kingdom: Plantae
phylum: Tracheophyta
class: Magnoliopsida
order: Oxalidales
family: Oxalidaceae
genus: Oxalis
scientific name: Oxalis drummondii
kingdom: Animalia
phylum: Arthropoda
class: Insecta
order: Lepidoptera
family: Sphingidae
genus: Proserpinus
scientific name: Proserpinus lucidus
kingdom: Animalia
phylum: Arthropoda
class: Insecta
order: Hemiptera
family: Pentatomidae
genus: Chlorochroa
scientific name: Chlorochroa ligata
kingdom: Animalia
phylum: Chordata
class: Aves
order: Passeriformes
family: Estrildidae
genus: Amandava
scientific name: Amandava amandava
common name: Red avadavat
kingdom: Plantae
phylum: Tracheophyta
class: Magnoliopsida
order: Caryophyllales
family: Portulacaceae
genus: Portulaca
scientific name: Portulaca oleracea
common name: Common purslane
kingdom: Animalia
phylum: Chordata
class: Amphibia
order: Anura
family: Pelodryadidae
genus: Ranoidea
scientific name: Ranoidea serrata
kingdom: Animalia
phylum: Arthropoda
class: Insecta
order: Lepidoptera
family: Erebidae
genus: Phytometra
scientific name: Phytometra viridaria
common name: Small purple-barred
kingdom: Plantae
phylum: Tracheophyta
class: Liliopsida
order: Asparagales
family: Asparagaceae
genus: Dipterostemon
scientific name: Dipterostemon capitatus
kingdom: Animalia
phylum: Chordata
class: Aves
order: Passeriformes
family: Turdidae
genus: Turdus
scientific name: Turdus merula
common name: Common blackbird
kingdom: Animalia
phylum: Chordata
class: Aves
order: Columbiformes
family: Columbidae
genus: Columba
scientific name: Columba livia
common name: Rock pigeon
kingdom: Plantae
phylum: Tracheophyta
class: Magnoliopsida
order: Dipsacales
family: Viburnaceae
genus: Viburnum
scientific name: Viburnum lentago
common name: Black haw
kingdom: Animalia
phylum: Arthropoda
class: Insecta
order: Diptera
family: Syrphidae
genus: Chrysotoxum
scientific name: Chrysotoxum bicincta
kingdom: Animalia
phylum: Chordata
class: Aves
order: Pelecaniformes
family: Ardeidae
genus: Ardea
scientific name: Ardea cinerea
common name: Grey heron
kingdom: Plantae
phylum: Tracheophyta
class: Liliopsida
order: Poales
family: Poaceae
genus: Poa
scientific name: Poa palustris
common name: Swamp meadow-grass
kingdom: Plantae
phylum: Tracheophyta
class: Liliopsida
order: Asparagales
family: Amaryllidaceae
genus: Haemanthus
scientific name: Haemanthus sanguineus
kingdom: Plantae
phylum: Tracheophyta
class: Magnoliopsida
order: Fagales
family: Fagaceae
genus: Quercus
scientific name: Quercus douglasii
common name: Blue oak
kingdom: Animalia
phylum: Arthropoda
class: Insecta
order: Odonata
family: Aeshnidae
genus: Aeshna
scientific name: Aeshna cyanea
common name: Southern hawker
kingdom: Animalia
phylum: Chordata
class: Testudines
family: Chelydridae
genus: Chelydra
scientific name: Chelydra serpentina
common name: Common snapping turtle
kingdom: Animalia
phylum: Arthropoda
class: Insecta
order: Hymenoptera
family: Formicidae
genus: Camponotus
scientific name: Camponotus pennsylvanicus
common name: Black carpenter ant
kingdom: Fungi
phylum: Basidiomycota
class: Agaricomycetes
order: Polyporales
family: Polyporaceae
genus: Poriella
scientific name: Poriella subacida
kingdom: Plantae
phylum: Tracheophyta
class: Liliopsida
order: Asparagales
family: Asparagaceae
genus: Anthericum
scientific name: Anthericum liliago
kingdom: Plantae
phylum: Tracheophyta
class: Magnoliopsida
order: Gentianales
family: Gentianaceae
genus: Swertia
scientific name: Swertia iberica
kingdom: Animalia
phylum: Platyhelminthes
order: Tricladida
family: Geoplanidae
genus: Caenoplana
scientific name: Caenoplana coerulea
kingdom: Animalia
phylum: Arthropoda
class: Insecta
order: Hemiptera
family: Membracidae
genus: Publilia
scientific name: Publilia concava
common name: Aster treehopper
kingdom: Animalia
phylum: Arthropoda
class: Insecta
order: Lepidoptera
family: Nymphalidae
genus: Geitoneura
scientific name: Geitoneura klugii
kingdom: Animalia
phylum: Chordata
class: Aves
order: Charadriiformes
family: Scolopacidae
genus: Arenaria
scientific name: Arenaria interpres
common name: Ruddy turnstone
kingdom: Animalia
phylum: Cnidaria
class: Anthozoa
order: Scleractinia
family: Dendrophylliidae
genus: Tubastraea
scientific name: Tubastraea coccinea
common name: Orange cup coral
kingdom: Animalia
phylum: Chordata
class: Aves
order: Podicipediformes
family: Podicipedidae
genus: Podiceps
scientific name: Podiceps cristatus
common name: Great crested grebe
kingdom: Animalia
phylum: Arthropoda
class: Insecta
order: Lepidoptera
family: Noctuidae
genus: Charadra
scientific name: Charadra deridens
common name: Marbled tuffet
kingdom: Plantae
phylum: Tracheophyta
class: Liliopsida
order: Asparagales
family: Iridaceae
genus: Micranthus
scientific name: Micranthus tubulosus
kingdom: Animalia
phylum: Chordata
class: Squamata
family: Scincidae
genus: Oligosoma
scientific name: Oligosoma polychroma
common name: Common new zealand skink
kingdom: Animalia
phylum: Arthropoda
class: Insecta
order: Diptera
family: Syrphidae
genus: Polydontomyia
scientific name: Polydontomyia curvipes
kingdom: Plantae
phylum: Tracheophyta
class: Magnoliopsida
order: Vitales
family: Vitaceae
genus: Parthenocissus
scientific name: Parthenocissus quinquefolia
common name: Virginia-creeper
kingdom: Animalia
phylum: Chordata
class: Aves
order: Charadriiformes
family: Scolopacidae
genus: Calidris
★ ★ ★ ★ ★
■ **WHAT THIS TASK INVOLVES**: Recast these lines as a Markdown table with two columns, Row and Text. Put a row number in Row and the line in Text, and leave out any blank lines.

■ **TASK SOLUTION**:
| Row | Text |
|---|---|
| 1 | kingdom: Plantae |
| 2 | phylum: Tracheophyta |
| 3 | class: Magnoliopsida |
| 4 | order: Oxalidales |
| 5 | family: Oxalidaceae |
| 6 | genus: Oxalis |
| 7 | scientific name: Oxalis drummondii |
| 8 | kingdom: Animalia |
| 9 | phylum: Arthropoda |
| 10 | class: Insecta |
| 11 | order: Lepidoptera |
| 12 | family: Sphingidae |
| 13 | genus: Proserpinus |
| 14 | scientific name: Proserpinus lucidus |
| 15 | kingdom: Animalia |
| 16 | phylum: Arthropoda |
| 17 | class: Insecta |
| 18 | order: Hemiptera |
| 19 | family: Pentatomidae |
| 20 | genus: Chlorochroa |
| 21 | scientific name: Chlorochroa ligata |
| 22 | kingdom: Animalia |
| 23 | phylum: Chordata |
| 24 | class: Aves |
| 25 | order: Passeriformes |
| 26 | family: Estrildidae |
| 27 | genus: Amandava |
| 28 | scientific name: Amandava amandava |
| 29 | common name: Red avadavat |
| 30 | kingdom: Plantae |
| 31 | phylum: Tracheophyta |
| 32 | class: Magnoliopsida |
| 33 | order: Caryophyllales |
| 34 | family: Portulacaceae |
| 35 | genus: Portulaca |
| 36 | scientific name: Portulaca oleracea |
| 37 | common name: Common purslane |
| 38 | kingdom: Animalia |
| 39 | phylum: Chordata |
| 40 | class: Amphibia |
| 41 | order: Anura |
| 42 | family: Pelodryadidae |
| 43 | genus: Ranoidea |
| 44 | scientific name: Ranoidea serrata |
| 45 | kingdom: Animalia |
| 46 | phylum: Arthropoda |
| 47 | class: Insecta |
| 48 | order: Lepidoptera |
| 49 | family: Erebidae |
| 50 | genus: Phytometra |
| 51 | scientific name: Phytometra viridaria |
| 52 | common name: Small purple-barred |
| 53 | kingdom: Plantae |
| 54 | phylum: Tracheophyta |
| 55 | class: Liliopsida |
| 56 | order: Asparagales |
| 57 | family: Asparagaceae |
| 58 | genus: Dipterostemon |
| 59 | scientific name: Dipterostemon capitatus |
| 60 | kingdom: Animalia |
| 61 | phylum: Chordata |
| 62 | class: Aves |
| 63 | order: Passeriformes |
| 64 | family: Turdidae |
| 65 | genus: Turdus |
| 66 | scientific name: Turdus merula |
| 67 | common name: Common blackbird |
| 68 | kingdom: Animalia |
| 69 | phylum: Chordata |
| 70 | class: Aves |
| 71 | order: Columbiformes |
| 72 | family: Columbidae |
| 73 | genus: Columba |
| 74 | scientific name: Columba livia |
| 75 | common name: Rock pigeon |
| 76 | kingdom: Plantae |
| 77 | phylum: Tracheophyta |
| 78 | class: Magnoliopsida |
| 79 | order: Dipsacales |
| 80 | family: Viburnaceae |
| 81 | genus: Viburnum |
| 82 | scientific name: Viburnum lentago |
| 83 | common name: Black haw |
| 84 | kingdom: Animalia |
| 85 | phylum: Arthropoda |
| 86 | class: Insecta |
| 87 | order: Diptera |
| 88 | family: Syrphidae |
| 89 | genus: Chrysotoxum |
| 90 | scientific name: Chrysotoxum bicincta |
| 91 | kingdom: Animalia |
| 92 | phylum: Chordata |
| 93 | class: Aves |
| 94 | order: Pelecaniformes |
| 95 | family: Ardeidae |
| 96 | genus: Ardea |
| 97 | scientific name: Ardea cinerea |
| 98 | common name: Grey heron |
| 99 | kingdom: Plantae |
| 100 | phylum: Tracheophyta |
| 101 | class: Liliopsida |
| 102 | order: Poales |
| 103 | family: Poaceae |
| 104 | genus: Poa |
| 105 | scientific name: Poa palustris |
| 106 | common name: Swamp meadow-grass |
| 107 | kingdom: Plantae |
| 108 | phylum: Tracheophyta |
| 109 | class: Liliopsida |
| 110 | order: Asparagales |
| 111 | family: Amaryllidaceae |
| 112 | genus: Haemanthus |
| 113 | scientific name: Haemanthus sanguineus |
| 114 | kingdom: Plantae |
| 115 | phylum: Tracheophyta |
| 116 | class: Magnoliopsida |
| 117 | order: Fagales |
| 118 | family: Fagaceae |
| 119 | genus: Quercus |
| 120 | scientific name: Quercus douglasii |
| 121 | common name: Blue oak |
| 122 | kingdom: Animalia |
| 123 | phylum: Arthropoda |
| 124 | class: Insecta |
| 125 | order: Odonata |
| 126 | family: Aeshnidae |
| 127 | genus: Aeshna |
| 128 | scientific name: Aeshna cyanea |
| 129 | common name: Southern hawker |
| 130 | kingdom: Animalia |
| 131 | phylum: Chordata |
| 132 | class: Testudines |
| 133 | family: Chelydridae |
| 134 | genus: Chelydra |
| 135 | scientific name: Chelydra serpentina |
| 136 | common name: Common snapping turtle |
| 137 | kingdom: Animalia |
| 138 | phylum: Arthropoda |
| 139 | class: Insecta |
| 140 | order: Hymenoptera |
| 141 | family: Formicidae |
| 142 | genus: Camponotus |
| 143 | scientific name: Camponotus pennsylvanicus |
| 144 | common name: Black carpenter ant |
| 145 | kingdom: Fungi |
| 146 | phylum: Basidiomycota |
| 147 | class: Agaricomycetes |
| 148 | order: Polyporales |
| 149 | family: Polyporaceae |
| 150 | genus: Poriella |
| 151 | scientific name: Poriella subacida |
| 152 | kingdom: Plantae |
| 153 | phylum: Tracheophyta |
| 154 | class: Liliopsida |
| 155 | order: Asparagales |
| 156 | family: Asparagaceae |
| 157 | genus: Anthericum |
| 158 | scientific name: Anthericum liliago |
| 159 | kingdom: Plantae |
| 160 | phylum: Tracheophyta |
| 161 | class: Magnoliopsida |
| 162 | order: Gentianales |
| 163 | family: Gentianaceae |
| 164 | genus: Swertia |
| 165 | scientific name: Swertia iberica |
| 166 | kingdom: Animalia |
| 167 | phylum: Platyhelminthes |
| 168 | order: Tricladida |
| 169 | family: Geoplanidae |
| 170 | genus: Caenoplana |
| 171 | scientific name: Caenoplana coerulea |
| 172 | kingdom: Animalia |
| 173 | phylum: Arthropoda |
| 174 | class: Insecta |
| 175 | order: Hemiptera |
| 176 | family: Membracidae |
| 177 | genus: Publilia |
| 178 | scientific name: Publilia concava |
| 179 | common name: Aster treehopper |
| 180 | kingdom: Animalia |
| 181 | phylum: Arthropoda |
| 182 | class: Insecta |
| 183 | order: Lepidoptera |
| 184 | family: Nymphalidae |
| 185 | genus: Geitoneura |
| 186 | scientific name: Geitoneura klugii |
| 187 | kingdom: Animalia |
| 188 | phylum: Chordata |
| 189 | class: Aves |
| 190 | order: Charadriiformes |
| 191 | family: Scolopacidae |
| 192 | genus: Arenaria |
| 193 | scientific name: Arenaria interpres |
| 194 | common name: Ruddy turnstone |
| 195 | kingdom: Animalia |
| 196 | phylum: Cnidaria |
| 197 | class: Anthozoa |
| 198 | order: Scleractinia |
| 199 | family: Dendrophylliidae |
| 200 | genus: Tubastraea |
| 201 | scientific name: Tubastraea coccinea |
| 202 | common name: Orange cup coral |
| 203 | kingdom: Animalia |
| 204 | phylum: Chordata |
| 205 | class: Aves |
| 206 | order: Podicipediformes |
| 207 | family: Podicipedidae |
| 208 | genus: Podiceps |
| 209 | scientific name: Podiceps cristatus |
| 210 | common name: Great crested grebe |
| 211 | kingdom: Animalia |
| 212 | phylum: Arthropoda |
| 213 | class: Insecta |
| 214 | order: Lepidoptera |
| 215 | family: Noctuidae |
| 216 | genus: Charadra |
| 217 | scientific name: Charadra deridens |
| 218 | common name: Marbled tuffet |
| 219 | kingdom: Plantae |
| 220 | phylum: Tracheophyta |
| 221 | class: Liliopsida |
| 222 | order: Asparagales |
| 223 | family: Iridaceae |
| 224 | genus: Micranthus |
| 225 | scientific name: Micranthus tubulosus |
| 226 | kingdom: Animalia |
| 227 | phylum: Chordata |
| 228 | class: Squamata |
| 229 | family: Scincidae |
| 230 | genus: Oligosoma |
| 231 | scientific name: Oligosoma polychroma |
| 232 | common name: Common new zealand skink |
| 233 | kingdom: Animalia |
| 234 | phylum: Arthropoda |
| 235 | class: Insecta |
| 236 | order: Diptera |
| 237 | family: Syrphidae |
| 238 | genus: Polydontomyia |
| 239 | scientific name: Polydontomyia curvipes |
| 240 | kingdom: Plantae |
| 241 | phylum: Tracheophyta |
| 242 | class: Magnoliopsida |
| 243 | order: Vitales |
| 244 | family: Vitaceae |
| 245 | genus: Parthenocissus |
| 246 | scientific name: Parthenocissus quinquefolia |
| 247 | common name: Virginia-creeper |
| 248 | kingdom: Animalia |
| 249 | phylum: Chordata |
| 250 | class: Aves |
| 251 | order: Charadriiformes |
| 252 | family: Scolopacidae |
| 253 | genus: Calidris |